(Assigned task) The result should be a word-for-word retyping of the entries below, free of pictures.
==============================
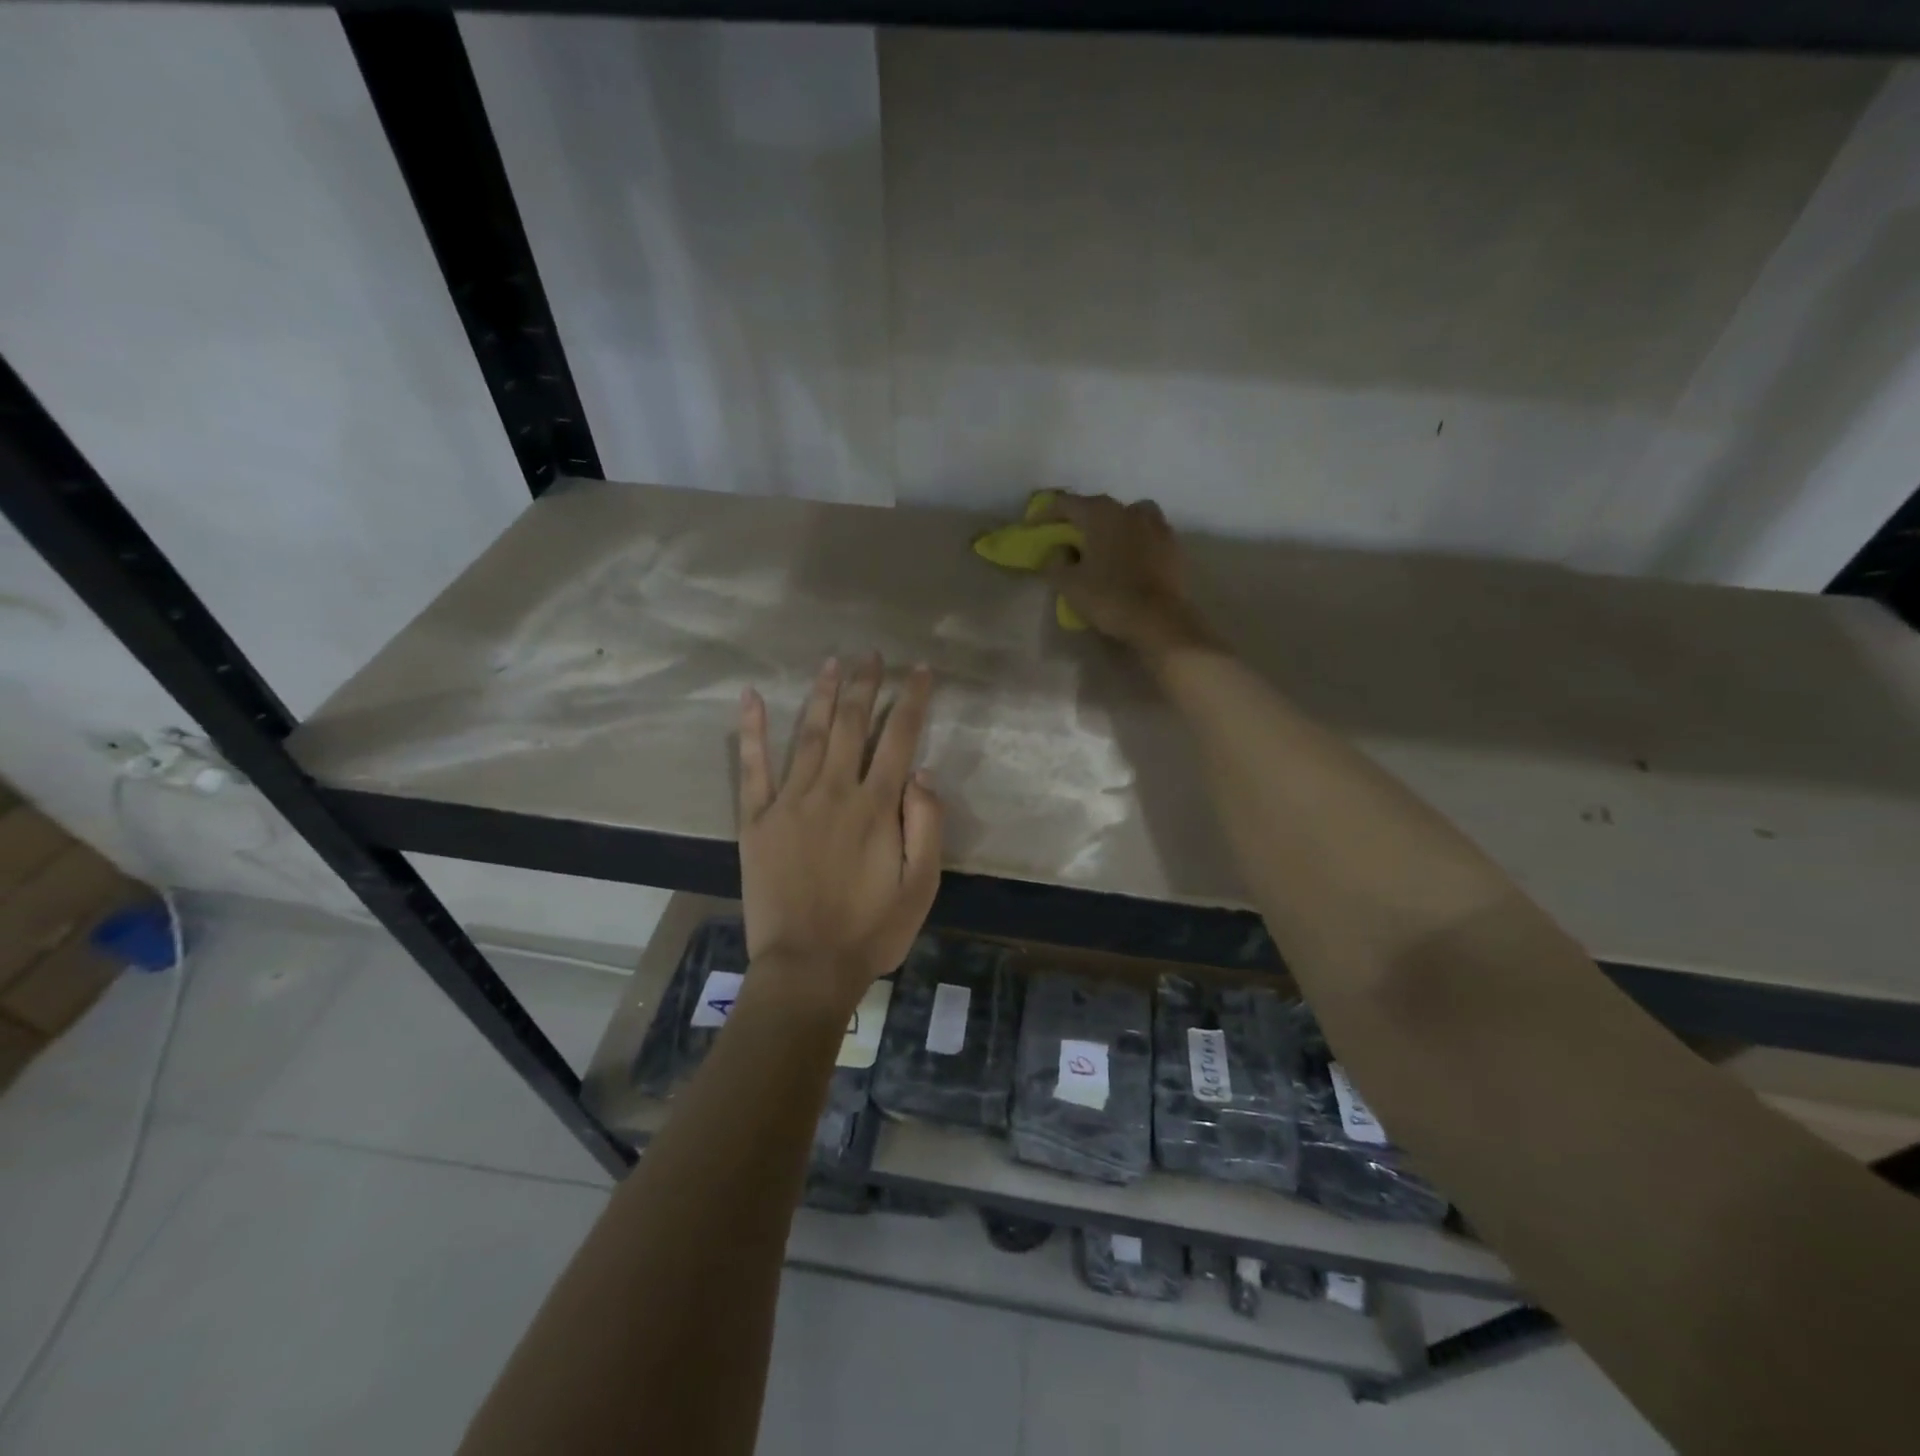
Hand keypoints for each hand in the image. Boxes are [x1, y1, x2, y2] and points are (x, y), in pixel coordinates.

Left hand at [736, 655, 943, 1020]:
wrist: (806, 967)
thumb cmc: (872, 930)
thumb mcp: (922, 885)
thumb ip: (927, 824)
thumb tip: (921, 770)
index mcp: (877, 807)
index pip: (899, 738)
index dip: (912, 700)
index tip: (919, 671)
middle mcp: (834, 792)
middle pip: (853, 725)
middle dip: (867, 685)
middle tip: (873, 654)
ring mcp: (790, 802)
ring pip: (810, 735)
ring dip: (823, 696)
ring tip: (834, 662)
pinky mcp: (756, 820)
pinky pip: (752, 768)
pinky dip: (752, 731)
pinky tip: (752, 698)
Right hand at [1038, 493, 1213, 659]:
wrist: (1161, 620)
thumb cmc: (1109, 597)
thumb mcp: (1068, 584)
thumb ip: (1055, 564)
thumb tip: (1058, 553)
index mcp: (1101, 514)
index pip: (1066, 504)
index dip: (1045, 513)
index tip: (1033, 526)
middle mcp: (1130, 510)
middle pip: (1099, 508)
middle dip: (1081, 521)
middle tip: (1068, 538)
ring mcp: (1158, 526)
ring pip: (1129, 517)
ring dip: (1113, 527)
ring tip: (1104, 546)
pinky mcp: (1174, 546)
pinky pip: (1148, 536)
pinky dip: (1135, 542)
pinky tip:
==============================
(Output for this task)
Hand keypoints for each hand in the image. Boxes are [x1, y1, x2, y2] and points are (x, y), in pixel coordinates.

Left hand at [736, 655, 943, 1020]:
wrist: (806, 967)
thumb cmc: (872, 930)
thumb mcp: (922, 885)
thumb ip: (927, 824)
thumb tip: (921, 770)
index mcp: (877, 807)
index pip: (899, 738)
index dip: (912, 700)
index tip: (919, 671)
middle mcp: (834, 792)
middle pip: (853, 725)
middle dip: (867, 685)
middle tip: (873, 654)
ring mcp: (790, 802)
ring pip: (810, 735)
ring dip: (823, 696)
ring tip: (834, 662)
pinky mcp: (756, 820)
pinky pip: (752, 768)
pinky dip: (752, 731)
pinky tip: (752, 698)
Right hand at [1038, 493, 1213, 659]:
wrist: (1161, 620)
thumb cmc: (1109, 597)
thumb mcp: (1068, 584)
thumb ip: (1055, 564)
thumb tip: (1058, 553)
index mcp: (1101, 514)
index pip: (1066, 504)
index dip: (1045, 513)
index tip: (1033, 526)
middle mcp: (1130, 510)
middle pip: (1099, 508)
middle dip: (1081, 521)
middle tip: (1068, 538)
ring mcp: (1158, 526)
ring pip: (1129, 517)
ring dip: (1113, 527)
ring tip: (1104, 546)
pinky mcp: (1174, 546)
pinky pip: (1148, 536)
pinky dip: (1135, 542)
pinky tip:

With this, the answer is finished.